[Plain-text document sources]
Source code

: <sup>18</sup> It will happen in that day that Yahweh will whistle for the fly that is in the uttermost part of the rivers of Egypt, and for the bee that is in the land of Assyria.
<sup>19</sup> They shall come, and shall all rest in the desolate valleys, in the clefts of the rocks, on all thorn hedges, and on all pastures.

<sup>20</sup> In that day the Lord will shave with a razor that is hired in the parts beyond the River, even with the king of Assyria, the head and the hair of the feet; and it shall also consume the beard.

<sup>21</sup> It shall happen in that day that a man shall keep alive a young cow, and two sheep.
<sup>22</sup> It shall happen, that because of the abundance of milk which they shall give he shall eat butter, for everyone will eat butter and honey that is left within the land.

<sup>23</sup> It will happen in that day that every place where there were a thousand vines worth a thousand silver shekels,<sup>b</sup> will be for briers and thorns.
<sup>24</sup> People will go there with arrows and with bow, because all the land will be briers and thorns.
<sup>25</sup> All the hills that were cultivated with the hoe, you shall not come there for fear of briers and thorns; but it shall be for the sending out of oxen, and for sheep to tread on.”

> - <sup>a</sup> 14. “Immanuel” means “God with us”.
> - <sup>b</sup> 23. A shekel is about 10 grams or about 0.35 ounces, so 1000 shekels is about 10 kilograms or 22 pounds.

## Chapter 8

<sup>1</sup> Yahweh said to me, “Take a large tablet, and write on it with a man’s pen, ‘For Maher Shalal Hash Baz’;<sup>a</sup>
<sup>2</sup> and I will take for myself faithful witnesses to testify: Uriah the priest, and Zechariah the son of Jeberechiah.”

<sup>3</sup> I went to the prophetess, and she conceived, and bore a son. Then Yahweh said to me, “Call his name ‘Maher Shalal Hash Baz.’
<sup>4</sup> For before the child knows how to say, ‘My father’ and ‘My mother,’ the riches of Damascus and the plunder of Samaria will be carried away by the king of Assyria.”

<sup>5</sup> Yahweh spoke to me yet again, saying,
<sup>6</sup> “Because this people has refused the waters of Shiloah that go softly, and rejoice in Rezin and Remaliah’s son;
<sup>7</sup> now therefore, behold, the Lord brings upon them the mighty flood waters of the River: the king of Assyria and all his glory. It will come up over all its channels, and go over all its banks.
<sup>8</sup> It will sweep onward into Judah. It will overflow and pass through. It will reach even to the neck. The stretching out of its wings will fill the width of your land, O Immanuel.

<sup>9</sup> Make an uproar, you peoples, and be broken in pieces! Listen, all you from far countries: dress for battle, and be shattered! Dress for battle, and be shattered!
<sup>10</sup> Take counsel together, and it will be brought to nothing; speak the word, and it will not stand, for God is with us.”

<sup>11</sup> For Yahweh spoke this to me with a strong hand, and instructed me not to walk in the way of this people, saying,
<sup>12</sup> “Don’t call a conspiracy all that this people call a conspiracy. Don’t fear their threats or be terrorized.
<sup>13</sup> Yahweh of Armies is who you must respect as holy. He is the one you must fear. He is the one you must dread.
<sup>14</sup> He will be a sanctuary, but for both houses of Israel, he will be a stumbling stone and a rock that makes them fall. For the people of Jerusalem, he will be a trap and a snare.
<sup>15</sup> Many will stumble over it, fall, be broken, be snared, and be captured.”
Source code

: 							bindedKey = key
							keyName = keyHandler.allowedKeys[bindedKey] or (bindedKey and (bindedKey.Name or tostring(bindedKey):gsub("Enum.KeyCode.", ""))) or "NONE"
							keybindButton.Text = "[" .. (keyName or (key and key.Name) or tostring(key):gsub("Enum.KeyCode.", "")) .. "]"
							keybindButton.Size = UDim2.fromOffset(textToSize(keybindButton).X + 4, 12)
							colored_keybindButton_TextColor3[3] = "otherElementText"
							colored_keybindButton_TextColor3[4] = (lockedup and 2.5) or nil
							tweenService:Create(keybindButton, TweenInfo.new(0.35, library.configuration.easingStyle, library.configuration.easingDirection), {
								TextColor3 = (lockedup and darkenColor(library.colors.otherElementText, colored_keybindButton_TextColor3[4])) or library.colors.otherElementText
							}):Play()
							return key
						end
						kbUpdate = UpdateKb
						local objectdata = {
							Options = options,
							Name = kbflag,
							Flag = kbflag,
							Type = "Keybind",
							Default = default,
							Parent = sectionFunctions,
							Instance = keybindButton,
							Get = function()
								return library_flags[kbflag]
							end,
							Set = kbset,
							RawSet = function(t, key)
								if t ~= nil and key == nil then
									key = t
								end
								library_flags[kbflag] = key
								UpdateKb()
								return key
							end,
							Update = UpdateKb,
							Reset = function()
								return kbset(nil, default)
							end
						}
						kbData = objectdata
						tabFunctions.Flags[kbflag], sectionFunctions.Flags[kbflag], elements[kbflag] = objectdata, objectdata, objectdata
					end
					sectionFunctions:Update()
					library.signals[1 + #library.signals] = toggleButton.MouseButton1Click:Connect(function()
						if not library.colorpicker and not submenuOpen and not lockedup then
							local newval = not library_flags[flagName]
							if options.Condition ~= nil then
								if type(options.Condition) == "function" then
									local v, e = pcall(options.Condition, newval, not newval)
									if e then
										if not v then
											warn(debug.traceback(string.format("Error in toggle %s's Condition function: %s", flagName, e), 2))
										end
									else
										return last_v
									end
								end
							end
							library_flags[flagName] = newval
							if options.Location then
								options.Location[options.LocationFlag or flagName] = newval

• _Exercise details_
All lines above from the line with "## Chapter 8" through the line with "keyName = keyHandler.allowedKeys[bindedKey]", both included, are to be set down exactly, with nothing else.

• _Response below_
## Chapter 8

<sup>1</sup> Yahweh said to me, “Take a large tablet, and write on it with a man’s pen, ‘For Maher Shalal Hash Baz’;<sup>a</sup>
<sup>2</sup> and I will take for myself faithful witnesses to testify: Uriah the priest, and Zechariah the son of Jeberechiah.”

<sup>3</sup> I went to the prophetess, and she conceived, and bore a son. Then Yahweh said to me, “Call his name ‘Maher Shalal Hash Baz.’
<sup>4</sup> For before the child knows how to say, ‘My father’ and ‘My mother,’ the riches of Damascus and the plunder of Samaria will be carried away by the king of Assyria.”

<sup>5</sup> Yahweh spoke to me yet again, saying,
<sup>6</sup> “Because this people has refused the waters of Shiloah that go softly, and rejoice in Rezin and Remaliah’s son;
<sup>7</sup> now therefore, behold, the Lord brings upon them the mighty flood waters of the River: the king of Assyria and all his glory. It will come up over all its channels, and go over all its banks.
<sup>8</sup> It will sweep onward into Judah. It will overflow and pass through. It will reach even to the neck. The stretching out of its wings will fill the width of your land, O Immanuel.

<sup>9</sup> Make an uproar, you peoples, and be broken in pieces! Listen, all you from far countries: dress for battle, and be shattered! Dress for battle, and be shattered!
<sup>10</sup> Take counsel together, and it will be brought to nothing; speak the word, and it will not stand, for God is with us.”

<sup>11</sup> For Yahweh spoke this to me with a strong hand, and instructed me not to walk in the way of this people, saying,
<sup>12</sup> “Don’t call a conspiracy all that this people call a conspiracy. Don’t fear their threats or be terrorized.
<sup>13</sup> Yahweh of Armies is who you must respect as holy. He is the one you must fear. He is the one you must dread.
<sup>14</sup> He will be a sanctuary, but for both houses of Israel, he will be a stumbling stone and a rock that makes them fall. For the people of Jerusalem, he will be a trap and a snare.
<sup>15</sup> Many will stumble over it, fall, be broken, be snared, and be captured.”
Source code

: 							bindedKey = key
							keyName = keyHandler.allowedKeys[bindedKey] or (bindedKey and (bindedKey.Name or tostring(bindedKey):gsub("Enum.KeyCode.", ""))) or "NONE"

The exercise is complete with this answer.